The self-described educationist, business coach, diversity maverick and women’s advocate is also the developer of Admission in 30 Minutes, Everyday Travels and Tours Caroline Technology Solutions, and the Mercy Heart Foundation. She has many more ventures that are sister companies to Potters International College which she runs successfully.

She boasts seven years of international consulting experience.

Adzogble was quoted by local media Joy Online saying, “I am on the quest to uplift Education within Africa and beyond. To make Education the most accessible and affordable to students located in over 146 countries.”

Like 26-year-old Caroline Esinam Adzogble, there are many young black women who are breaking barriers and leading successful ventures in Africa and the diaspora.
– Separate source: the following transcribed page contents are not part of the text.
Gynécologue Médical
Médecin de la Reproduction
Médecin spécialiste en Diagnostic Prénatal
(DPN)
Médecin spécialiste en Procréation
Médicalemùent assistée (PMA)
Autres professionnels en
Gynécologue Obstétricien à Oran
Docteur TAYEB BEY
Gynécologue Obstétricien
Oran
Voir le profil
Twenty-seven-year-old Mohamed Bashir Osman, better known as Maxamed Midnimo, fled Somalia flee in the early years of the country’s ongoing civil war to the Netherlands, where he grew up as a teenager. He returned home in 2015 and launched Daauus Creative Design Agency which has won Best Marketer of the Year 2017 award by Goobjoog Business Radio in Mogadishu and this year’s Business of the Year in the International Somali Awards in London.

Face2Face Africa’s own CEO, Sandra Appiah, co-founded the pan-African media in 2011 when she was only 21 years old. This made her one of Africa’s youngest and most promising entrepreneurs in 2013 as highlighted by Forbes Magazine. She is Ghanaian and lives in the United States.

In the diaspora, 29-year-old Sherrexcia ‘Rexy’ Rolle is one of the youngest women in the Caribbean to manage an airline. She is the Vice President of Operations and General Counsel for Western Air, a Bahamas-based black-owned aviation business.

Even though the company was founded by her parents – Rex and Shandrice Rolle, Rexy has been holding the fort for the business which started in 2001. The company has since expanded thanks to Rexy. With a net worth of over $90 million, West Air is one of the largest privately-owned airline company in the Bahamas.

There are many other young black entrepreneurs making Africa and the diaspora proud as they change the narrative to bring out the best in people of African descent.